Records provided -
---------------

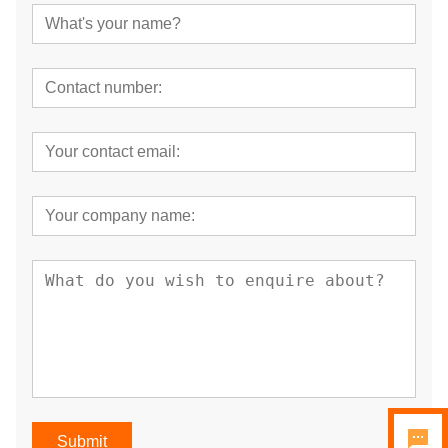
Submit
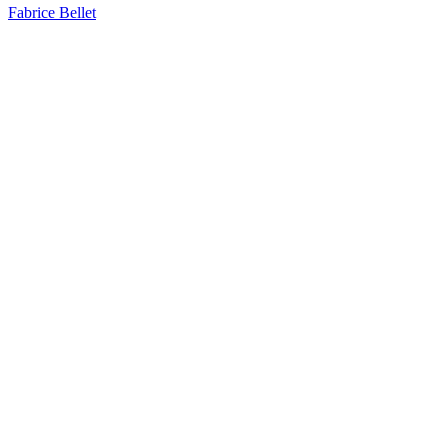
Fabrice Bellet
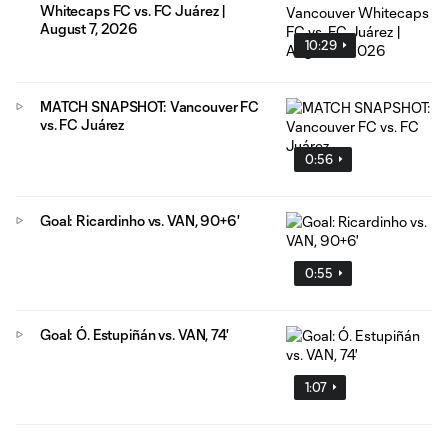
Whitecaps FC vs. FC Juárez |
August 7, 2026
10:29
MATCH SNAPSHOT: Vancouver FC
vs. FC Juárez
0:56
Goal: Ricardinho vs. VAN, 90+6'
0:55
Goal: Ó. Estupiñán vs. VAN, 74'
1:07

---------------

Directions for this task -
Put the lines above into a numbered list, skipping any blank ones and leaving out the pictures.

Written solution -
1. Submit
2. Fabrice Bellet
3. Whitecaps FC vs. FC Juárez |
4. August 7, 2026
5. 10:29
6. MATCH SNAPSHOT: Vancouver FC
7. vs. FC Juárez
8. 0:56
9. Goal: Ricardinho vs. VAN, 90+6'
10. 0:55
11. Goal: Ó. Estupiñán vs. VAN, 74'
12. 1:07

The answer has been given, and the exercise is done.